#### Exercise:
If a line of the data below contains the string "front", copy it into your answer.

#### Data:
=== Begin Enclosure ===

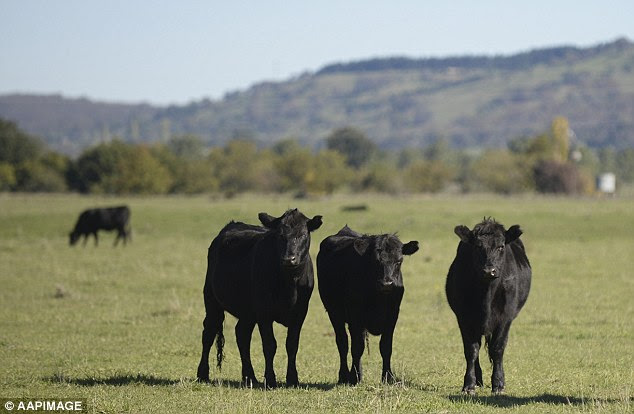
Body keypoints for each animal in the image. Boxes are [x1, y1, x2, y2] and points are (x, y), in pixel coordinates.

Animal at [195, 210, 320, 388]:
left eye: (302, 234)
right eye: (280, 235)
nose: (289, 259)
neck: (289, 283)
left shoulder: (300, 312)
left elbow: (292, 344)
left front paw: (292, 379)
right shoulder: (263, 312)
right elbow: (269, 345)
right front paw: (270, 379)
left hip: (247, 313)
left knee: (242, 334)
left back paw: (249, 377)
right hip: (212, 300)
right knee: (209, 332)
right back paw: (203, 374)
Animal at [316, 226, 420, 384]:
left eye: (399, 261)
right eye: (375, 261)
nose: (387, 283)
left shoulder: (392, 315)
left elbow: (386, 346)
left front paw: (387, 377)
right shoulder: (355, 316)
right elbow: (357, 347)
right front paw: (354, 377)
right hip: (334, 312)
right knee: (343, 343)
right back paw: (344, 375)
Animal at [442, 217, 532, 394]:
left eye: (501, 246)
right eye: (478, 246)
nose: (489, 271)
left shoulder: (505, 319)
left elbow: (497, 349)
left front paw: (498, 384)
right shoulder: (464, 318)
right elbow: (471, 350)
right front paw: (469, 385)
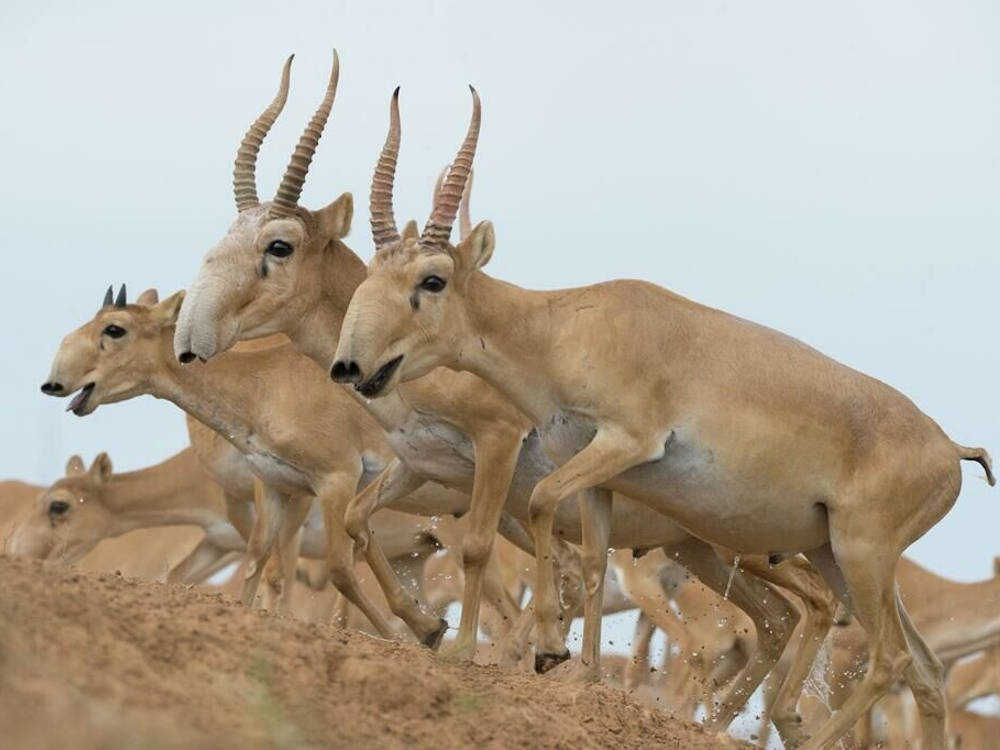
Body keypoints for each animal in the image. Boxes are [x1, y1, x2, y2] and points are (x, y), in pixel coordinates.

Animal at [174, 53, 844, 748]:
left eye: (278, 244)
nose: (191, 337)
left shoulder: (494, 451)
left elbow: (475, 549)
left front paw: (473, 650)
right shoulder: (419, 466)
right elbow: (360, 527)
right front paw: (431, 629)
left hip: (742, 543)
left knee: (814, 602)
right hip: (700, 548)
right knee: (775, 618)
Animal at [332, 88, 996, 750]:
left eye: (433, 279)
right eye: (374, 272)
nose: (351, 366)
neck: (565, 325)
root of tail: (951, 450)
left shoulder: (625, 443)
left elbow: (542, 502)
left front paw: (544, 650)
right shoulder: (599, 474)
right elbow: (592, 558)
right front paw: (579, 674)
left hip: (862, 555)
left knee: (890, 659)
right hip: (839, 556)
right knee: (927, 670)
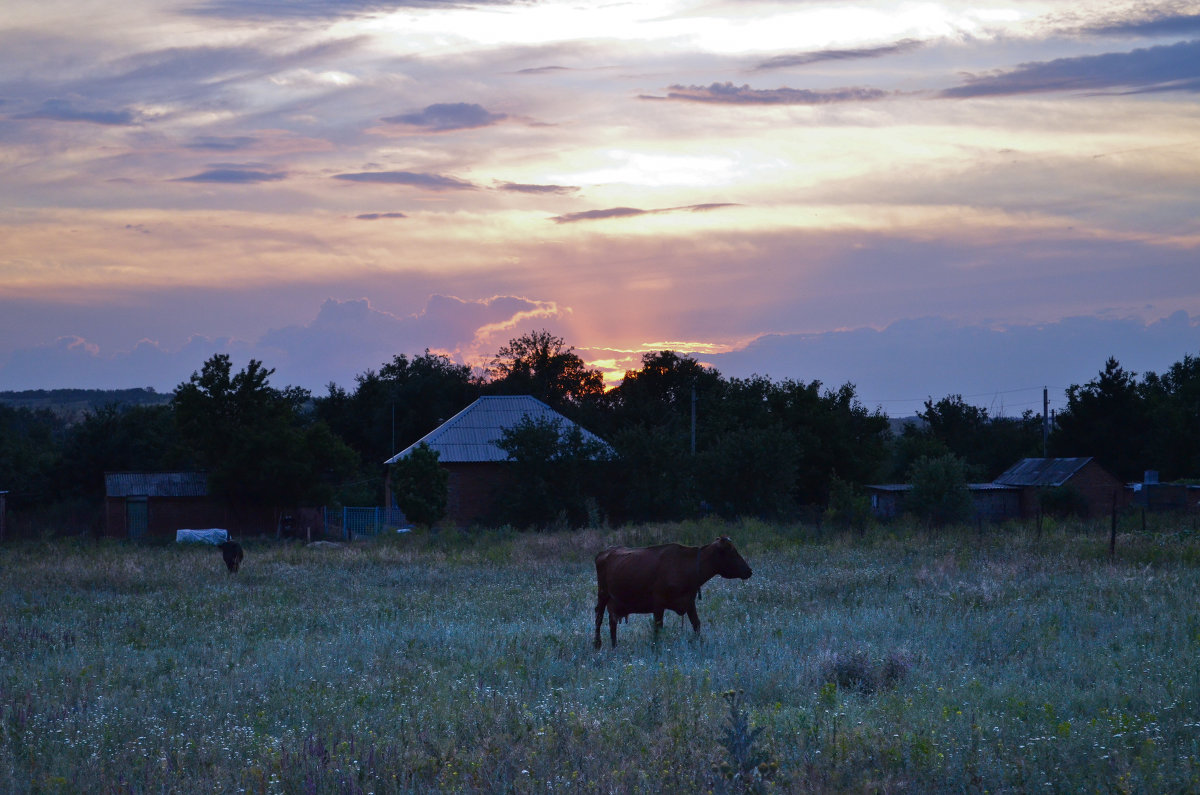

=== End Enclosure ===

#### Answer below:
left front paw: (292, 379)
right front paw: (270, 379)
left front paw: (387, 377)
right front paw: (354, 377)
left front paw: (498, 384)
right front paw: (469, 385)
left front paw: (473, 650)
right front paw: (431, 629)
left front paw: (544, 650)
right front paw: (579, 674)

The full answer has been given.